Bugs and Non-Percona Software ⎼ Percona Support covers some software not produced by Percona. For open source software, if it is not exempt from bug fix support, we will provide the custom build with a bug fix as well as provide the suggested fix to the software maintainer for its possible inclusion in the next release. For example, if we find a bug in the MySQL Community Edition, we will pass our suggested fix to the MySQL Engineering team at Oracle. For other software that is not open source, such as Amazon RDS, we can help to facilitate creation and submission of a repeatable test case and workaround, but we can’t provide a fix as we do not have access to the source code.
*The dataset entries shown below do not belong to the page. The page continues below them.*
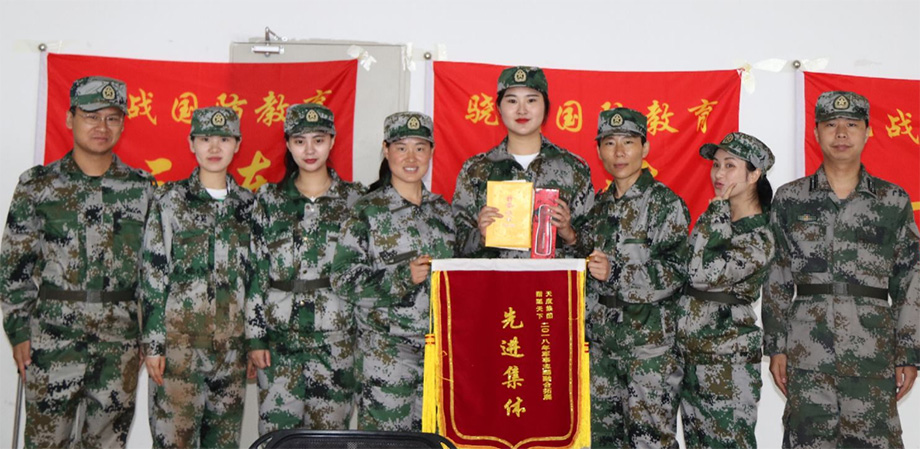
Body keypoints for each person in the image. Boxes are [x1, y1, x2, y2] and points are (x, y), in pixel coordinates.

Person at [0, 76, 155, 448]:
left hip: (119, 342)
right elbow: (13, 265)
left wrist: (148, 338)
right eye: (91, 116)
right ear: (70, 119)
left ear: (123, 124)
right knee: (47, 442)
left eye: (112, 118)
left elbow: (153, 273)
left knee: (107, 443)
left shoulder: (142, 188)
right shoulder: (38, 186)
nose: (102, 127)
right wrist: (19, 331)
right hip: (52, 340)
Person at [763, 91, 920, 448]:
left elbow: (911, 279)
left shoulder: (892, 200)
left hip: (873, 352)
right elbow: (777, 276)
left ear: (868, 132)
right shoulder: (791, 199)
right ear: (816, 132)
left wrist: (909, 352)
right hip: (807, 352)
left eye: (852, 124)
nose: (841, 134)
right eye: (831, 125)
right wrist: (776, 347)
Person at [331, 112, 455, 430]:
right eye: (401, 148)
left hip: (437, 354)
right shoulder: (366, 210)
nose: (411, 158)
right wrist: (401, 278)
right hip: (385, 355)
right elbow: (343, 279)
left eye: (420, 148)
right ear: (386, 151)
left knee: (432, 441)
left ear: (431, 152)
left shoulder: (443, 212)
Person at [140, 106, 254, 448]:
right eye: (205, 139)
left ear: (237, 144)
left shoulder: (249, 206)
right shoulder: (170, 200)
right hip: (179, 351)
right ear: (192, 144)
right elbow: (153, 274)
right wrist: (154, 344)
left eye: (224, 139)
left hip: (231, 352)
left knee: (224, 444)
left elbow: (256, 279)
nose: (214, 148)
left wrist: (254, 342)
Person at [247, 103, 365, 433]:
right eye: (300, 141)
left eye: (318, 140)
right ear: (288, 144)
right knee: (277, 437)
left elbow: (364, 274)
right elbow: (255, 270)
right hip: (280, 343)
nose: (310, 150)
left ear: (332, 141)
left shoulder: (355, 200)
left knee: (328, 438)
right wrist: (255, 338)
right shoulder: (269, 200)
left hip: (336, 343)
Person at [577, 108, 689, 448]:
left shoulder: (664, 203)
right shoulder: (599, 207)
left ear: (645, 147)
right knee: (602, 440)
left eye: (628, 142)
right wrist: (569, 236)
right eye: (609, 143)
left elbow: (676, 270)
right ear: (599, 151)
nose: (619, 152)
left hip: (648, 348)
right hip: (601, 347)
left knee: (650, 440)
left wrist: (617, 272)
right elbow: (584, 263)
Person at [676, 132, 775, 448]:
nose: (719, 174)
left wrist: (717, 211)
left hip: (727, 361)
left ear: (754, 174)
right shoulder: (717, 219)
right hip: (692, 355)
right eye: (716, 164)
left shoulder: (760, 234)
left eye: (730, 165)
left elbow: (702, 274)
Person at [451, 65, 593, 258]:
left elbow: (594, 245)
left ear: (546, 106)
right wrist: (481, 236)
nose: (522, 110)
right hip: (495, 277)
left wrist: (569, 234)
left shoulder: (573, 168)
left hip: (552, 278)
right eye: (512, 101)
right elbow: (454, 245)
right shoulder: (476, 170)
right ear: (499, 108)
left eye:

In Conclusion ⎼ When I think about software bugs, I find some good parallels with human “bugs” (diseases). Some issues are trivial to diagnose and the fix is obvious. Others might be very hard to diagnose ⎼ I guess many of us have been in a situation where you visit doctor after doctor and tell them your symptoms, and they run tests but still can’t figure out what’s wrong. Once a diagnosis is done, though, it is not always given the “fix” available or feasible, and while a complete solution is preferred, sometimes we have to settle for “managing” the disease, which is our parallel to implementing changes and settling for a workaround. So in the same way as human doctors, we can’t guarantee we will get to the root of every problem, or if we do, that we will be able to fix every one of them. However, as with having good doctors – having us on your team will maximize the chance of successful resolution.